I've been trying to step back from taking in any more animals. My last foster ended in adoption (Winry). But everyone knows that I have one major weakness...

Torties.

And so they text me (they being my coworkers at the shelter). "Please Rachel, we are overrun with kittens, and a couple of them are so tiny and weak. Two of them already faded away, _and there is a tortie in the litter!_"

They had be at that, and so I agreed to it. When I arrived to pick them up, one of the kittens had just passed away :-( There were two left; the tortie and her tuxedo brother. My co-worker who was there at the time asked me to also take the runt from one of the other litters, who was also quickly fading. We have one mother cat who was nursing her own litter plus orphans from various other litters. She just didn't have enough to go around. So I took him too.

The past 36 hours with them have been tedious. I was up every couple of hours, warming their rice socks, syringe feeding them, giving sub-q fluids and dextrose. They spent the entire day with me at my job at the emergency clinic. They were quite listless at first. But they came around pretty quickly, and today they seemed to bounce back, and have been running around being crazy kittens. 

They are SO tiny. 

The tuxedo is called Utu. He is fun-loving, and also very needy. He just wants to be in your lap or in your pocket. 

The tortie (who is also part calico) is a little spitfire... basically your typical tortie. She runs around the room trilling excitedly, picks fights with her brothers and makes them cry, and can be pretty fiesty. She is also very sweet though.

The addition is a gray long hair who my co-worker named Noah. He is the sickest of them, and it has been a challenge to get him eat. Strangely, he still has enough spunk to run around and play. He's very sweet and mellow, curious and inquisitive. He keeps crawling up to my chest so he can stare at my face from an inch away. He tilts his head, seemingly trying to figure me out. Or maybe he just wants kisses.

Pictures to follow!


----------



## Lenkolas (Jan 18, 2011)

KITTENS!!! :jump

I need pictures of the little ones...urgently...


----------



## RachandNito (Nov 21, 2008)

Utu being cheeky:









Marra being sweet:









Noah being cuddly: 









Sister and Brother!


----------



## Vivid Dawn (May 31, 2010)

Awww!
You got all the colors I like...tux, tortie with white and a gray!

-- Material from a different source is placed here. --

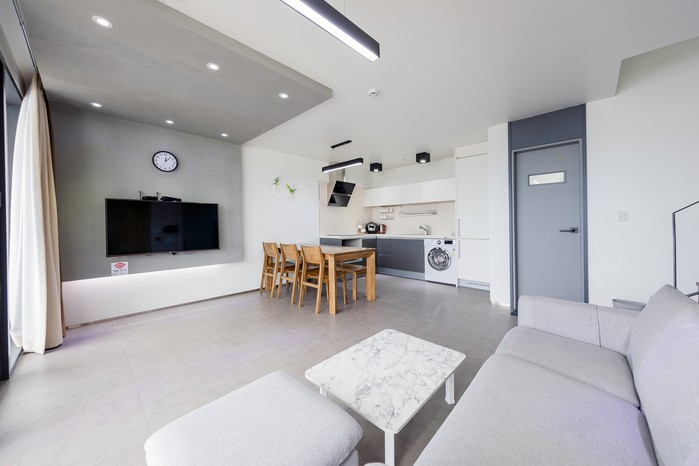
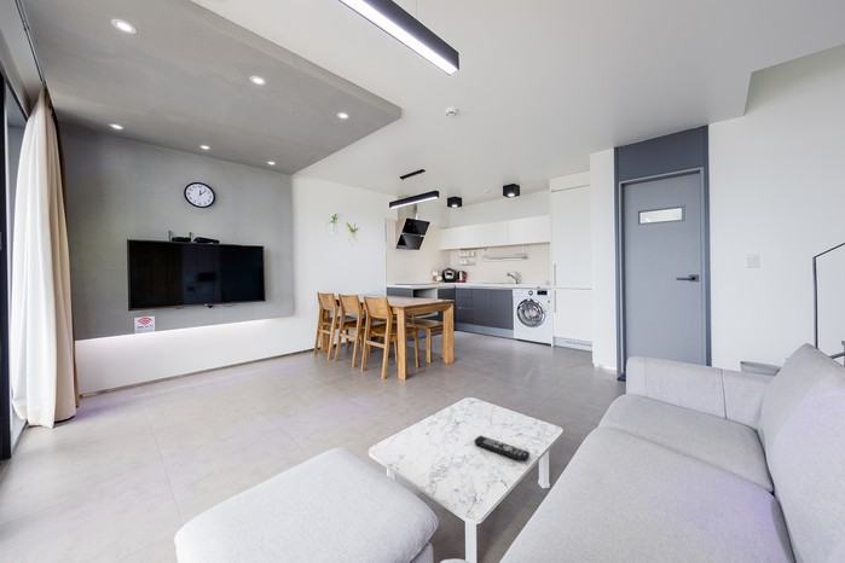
+ remote control [473,435,531,463]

Hey, if you like torties, you can have Xanthe! *puts on insulated rubber gloves, grabs her and shoves her at you*
Her favorite thing to do is go rub against anything synthetic (fleece blanket, the carpet, plastic shelves) and them come shove her nose in my face and ZAP me! AURGH!!! (Paizly does it too, but not on purpose...having no back legs, she scoots across my bed to snuggle, and of course I have a fleece blanket on my bed...sigh)


----------



## Lenkolas (Jan 18, 2011)

AHHHH NOOOO I'm catnapping them all!

I can't believe how sweet Utu's look is, and Marra is gorgeous, she looks so happy! But Noah just stole my heart, look at those curly hairs he has, he reminds me so much of Rulos when he was little (he had (and still does) those same curly kitten hairs, hence the name Rulos = curls)


----------



## Leazie (Apr 14, 2007)

OOOOOHHHHH, If I could I would kidnap Noah from you. He looks so much like my Gracie when he was little. 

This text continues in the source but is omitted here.